In summary, the effect of financial deepening on carbon emissions in China is still uncertain. Hence, this study proposes two hypotheses:
Hypothesis 1a.
Financial deepening results in increased carbon emissions in China.
Hypothesis 1b.
Financial deepening contributes to China’s carbon reductions.

2.2. The Channel of Financial Deepening Impacting Carbon Emissions

There are multiple factors that might affect the impact of financial deepening on carbon emissions. Among them, green innovation is likely to play a key role. In literature, there is a growing consensus about the nexus between green innovation and carbon emissions; green innovation has a positive effect on carbon reductions [46,47,48]. However, there are different theoretical arguments on the relationship between financial deepening and green innovation.
The majority of relevant literature supports that financial deepening has a positive effect on green innovation [49,50,51]. Given the long investment return period and high uncertainty, green innovation usually needs continuous and considerable amounts of investment [52,53]. Hence, financial deepening could promote the financing of green innovation to effectively meet the capital need. Moreover, financial deepening usually brings about cheaper credit and capital with less costs [29,54], which could reduce the cost of green innovation. In this context, enterprises are more likely to engage in green innovation.

## [List of tasks]
• 1. Could you render this sentence from the passage on financial deepening and carbon emissions into Spanish: "Among them, green innovation is likely to play a key role."
• 2. According to the passage on financial deepening and carbon emissions, why does green innovation usually need continuous and considerable amounts of investment?
• 3. Extract from the passage on financial deepening and carbon emissions the text from "In summary, the" up to and including "Hypothesis 1a.".

## [Entries supplied]
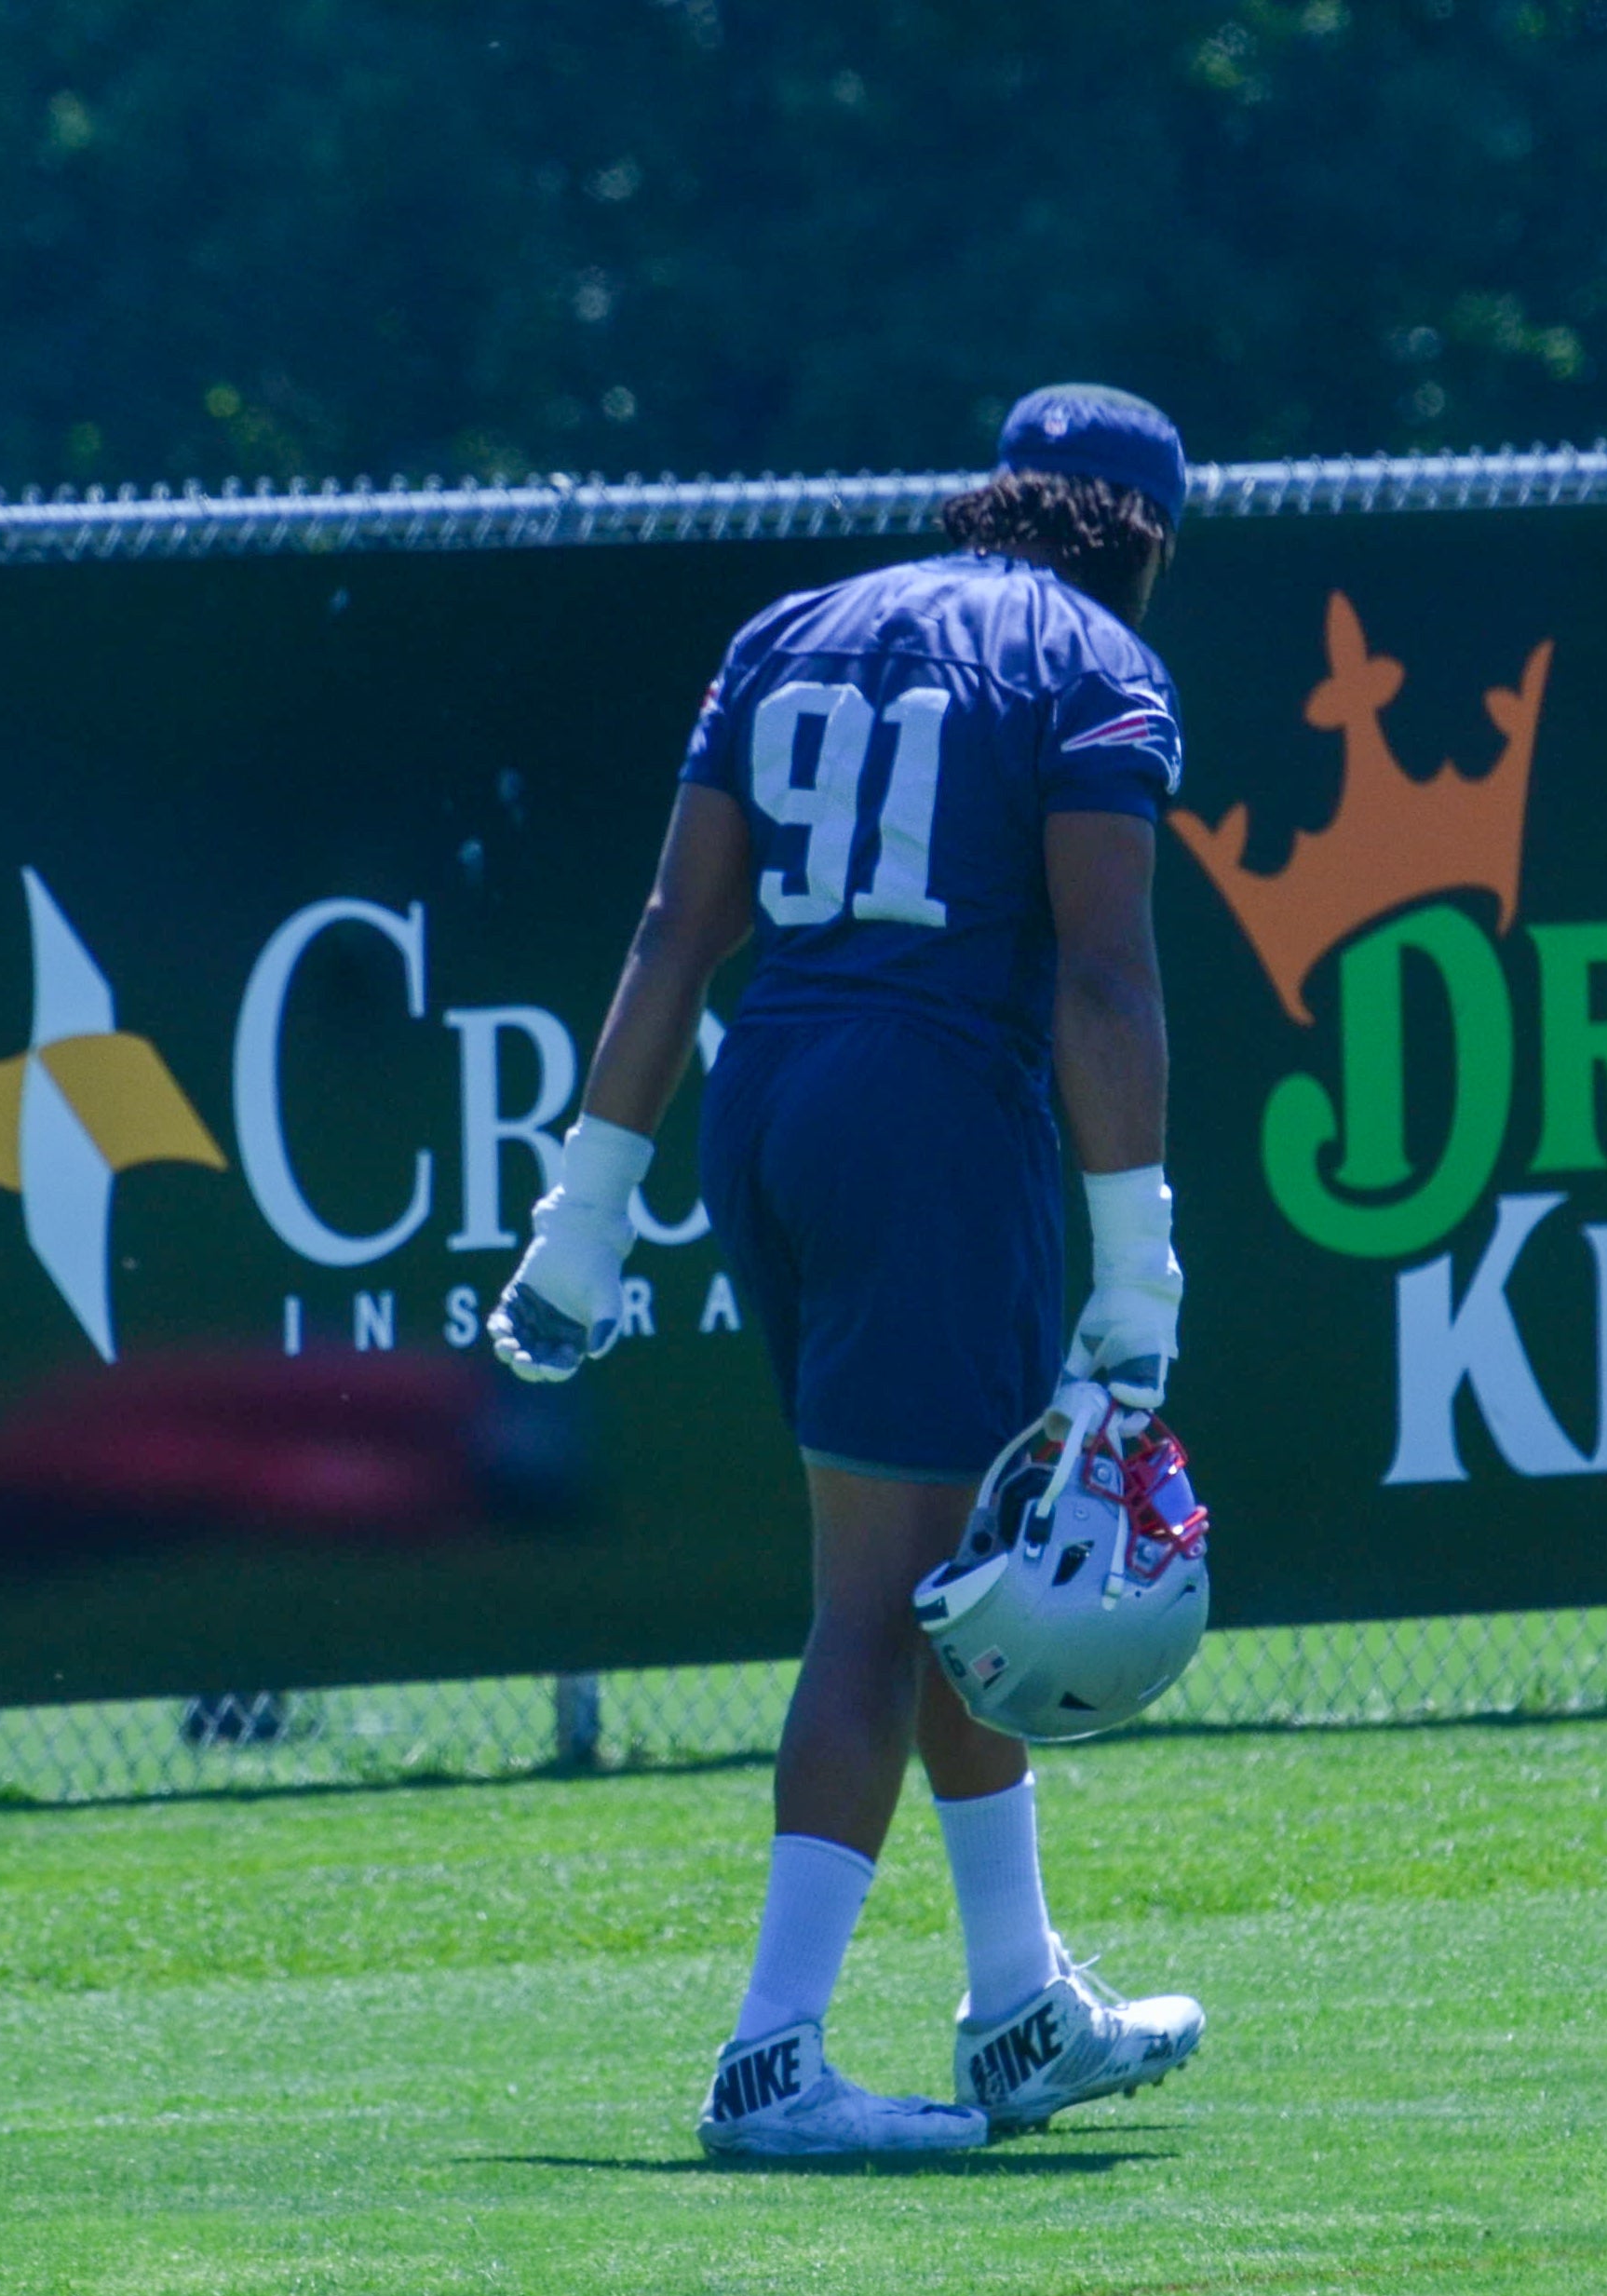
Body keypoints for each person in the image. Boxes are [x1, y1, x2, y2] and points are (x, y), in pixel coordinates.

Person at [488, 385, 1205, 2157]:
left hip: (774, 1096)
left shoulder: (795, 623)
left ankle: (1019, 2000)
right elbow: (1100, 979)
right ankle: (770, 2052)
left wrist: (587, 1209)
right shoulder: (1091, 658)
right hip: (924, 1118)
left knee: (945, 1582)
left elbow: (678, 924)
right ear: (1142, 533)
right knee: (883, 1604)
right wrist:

## [Written answers]
• 1. Entre ellos, es probable que la innovación verde desempeñe un papel clave.

• 2. Because of its long investment return period and high uncertainty.

• 3.
In summary, the effect of financial deepening on carbon emissions in China is still uncertain. Hence, this study proposes two hypotheses:
Hypothesis 1a.